Java exception classes

Every ColdFusion exception belongs  to,  and is identified by, a specific Java exception class in addition to its basic, custom, or advanced type. The first line of the stack trace in the standard error output for an exception identifies the Java class of the exception.
For example, if you attempt to use an array function such as ArrayIsEmpty on an integer variable, ColdFusion generates an exception that belongs to the Expression exception basic type and the  coldfusion .runtime.NonArrayException Java class.
In general, most applications do not use Java exception classes to identify exceptions. However, you can use Java class names to catch exceptions in non-CFML Java objects; for example, the following line catches all Java input/output exceptions:

<cfcatch type="java.io.IOException">

How ColdFusion handles errors

The following information describes briefly how ColdFusion handles errors. Detailed information is provided  in  the remaining topics.

Missing template errors

If a user requests a page that ColdFusion cannot find, and the Administrator Server Settings Missing Template Handler field specifies a Missing Template Handler page, ColdFusion uses that page to display error information. Otherwise, it displays a standard error message.

Form field validation errors

When a user enters invalid data in an HTML tag that uses onServer or hidden form field server-side data validation ColdFusion does the following:

  1. If the Application CFC (Application.cfc) has  an  onError  event handler method, ColdFusion calls the method.

  2. If the Application.cfc initialization code or the Application.cfm page has a  cferror  that specifies a Validation error handler, ColdFusion displays the specified error page.
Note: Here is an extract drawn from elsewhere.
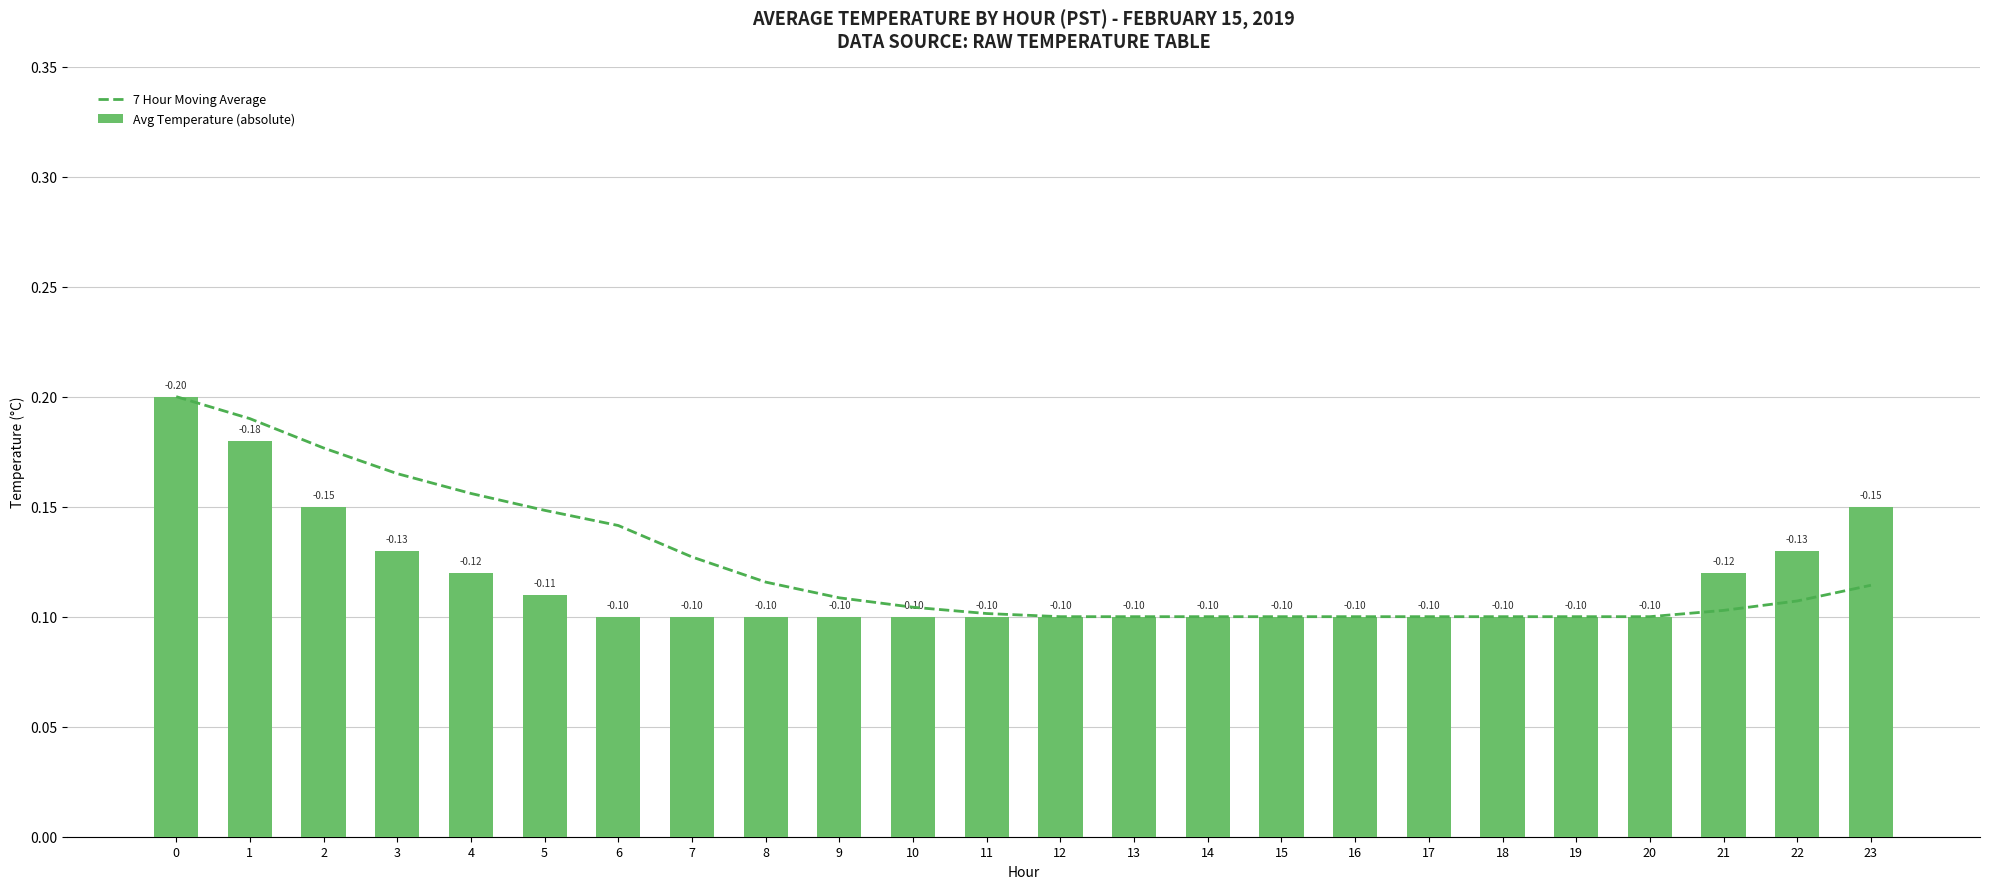

Reading left to right, extract all data points from this chart.

7 Hour Moving Average: 0=0.2	1=0.2	2=0.2	3=0.2	4=0.2	5=0.1	6=0.1	7=0.1	8=0.1	9=0.1	10=0.1	11=0.1	12=0.1	13=0.1	14=0.1	15=0.1	16=0.1	17=0.1	18=0.1	19=0.1	20=0.1	21=0.1	22=0.1	23=0.1
Avg Temperature (absolute): 0=0.2	1=0.2	2=0.1	3=0.1	4=0.1	5=0.1	6=0.1	7=0.1	8=0.1	9=0.1	10=0.1	11=0.1	12=0.1	13=0.1	14=0.1	15=0.1	16=0.1	17=0.1	18=0.1	19=0.1	20=0.1	21=0.1	22=0.1	23=0.1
  3. Otherwise, it displays the error information in a standard format that consists of a default header, a bulleted list describing the errors, and a default footer.

    For more information on using hidden form field validation, see Validating data. For more information on Application.cfc, see Designing and Optimizing a ColdFusion Application.

Compiler exception errors

If ColdFusion encounters a compiler exception, how it handles the exception depends on whether the error occurs on a requested page or on an included page:

  • If the error occurs on a page that is accessed by a  cfinclude  or  cfmessagebox cfmodule  tag, or on a custom tag page that you access using the cf_ notation, ColdFusion handles it as a runtime exception in the page that accesses the tag. For a description of how these errors are handled, see the next section, " Runtime exception errors."
  • If the error occurs directly on the requested page, and the Administrator Settings Site-wide Error Handler field specifies an error handler page, ColdFusion displays the specified error page. Otherwise, ColdFusion reports the error using the standard error message format described in Error messages and the standard error format.

Runtime exception errors

If ColdFusion encounters a runtime exception, it does the action for the first matching condition in the following table:



The code with the error is inside a cftry tag and the exception type is specified in a cfcatch tag.
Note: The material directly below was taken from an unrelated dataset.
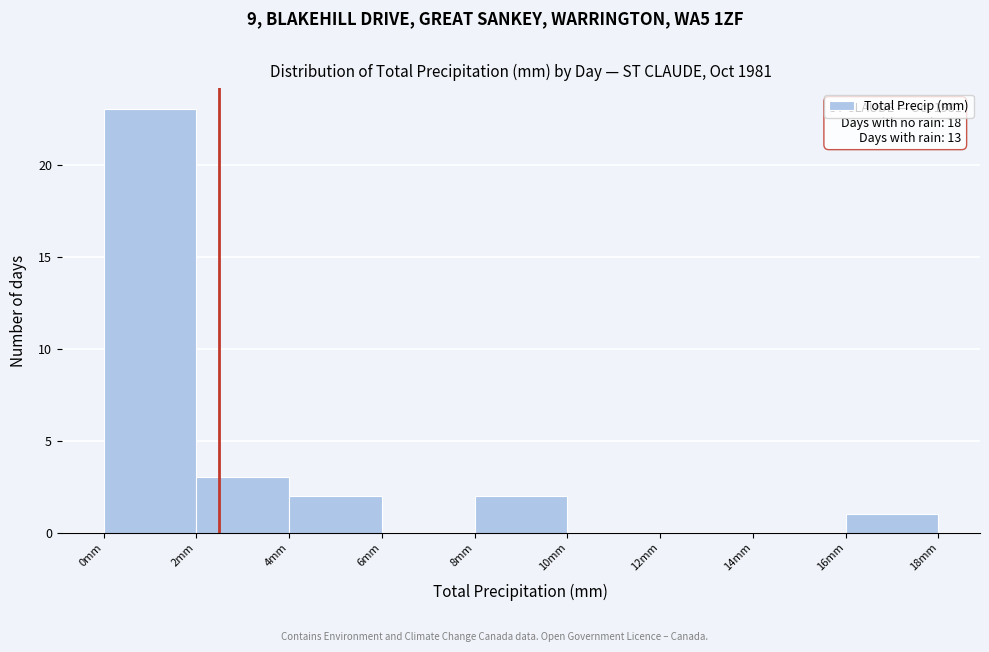

Which range on the x-axis has the tallest bar?

0 to 2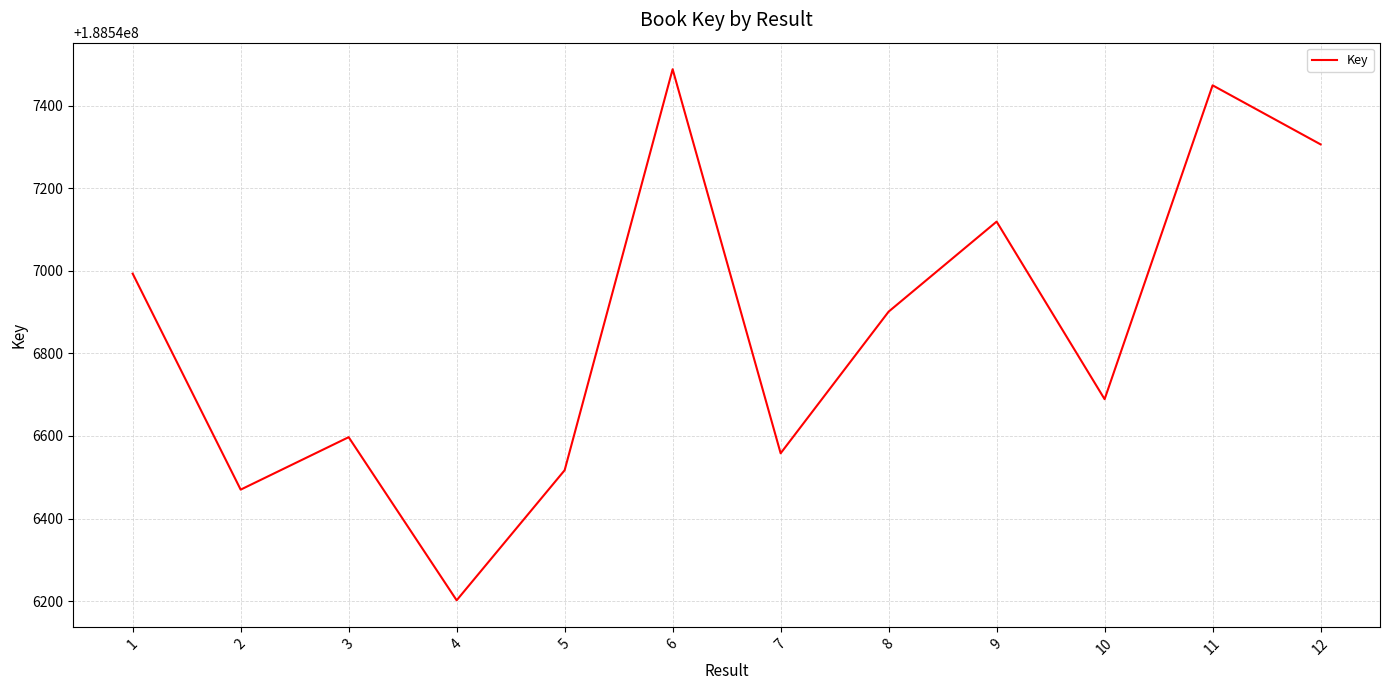

Where does the data first go above 188546901?

1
Executes the code in the cfcatch tag.If the cftry block does not have a cfcatch tag for this error, tests for an appropriate cferror handler or site-wide error handler.

The ColdFusion application has an Application.cfc with an onError method

Executes the code in the onError method. For more information on using the onError method, see Handling errors in Application.cfc in Defining the application and its event handlers in Application.cfc.
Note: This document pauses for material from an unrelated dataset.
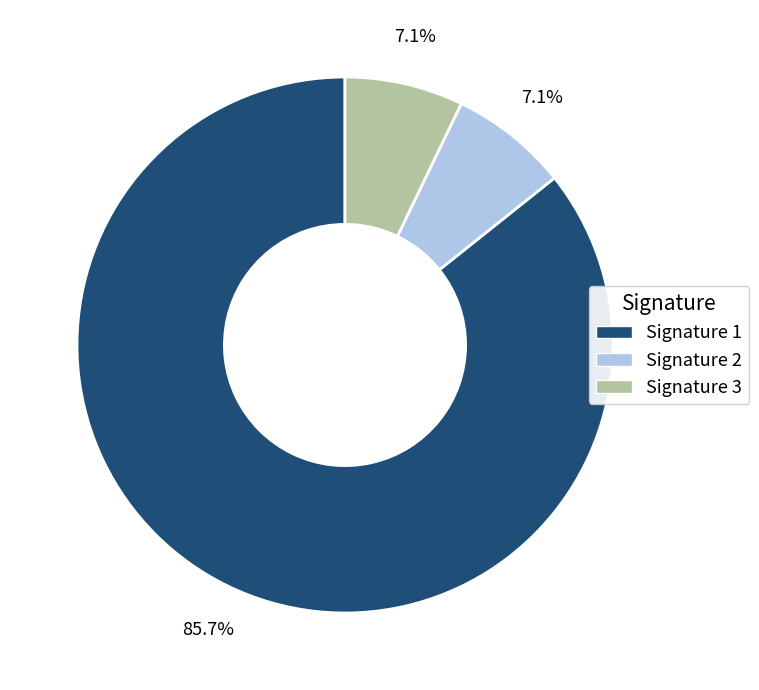

To the nearest percent, what is the average slice percentage?

33%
A cferror tag specifies an exception error handler for the exception type.

Uses the error page specified by the cferror tag.

The Administrator Settings Site-wide Error Handler field specifies an error handler page.

Uses the custom error page specified by the Administrator setting.

A cferror tag specifies a Request error handler.

Uses the error page specified by the cferror tag.

The default case.

Uses the standard error message format

For example, if an exception occurs in CFML code that is not in a cftry block, and Application.cfc does not have an onError method, but a cferror tag specifies a page to handle this error type, ColdFusion uses the specified error page.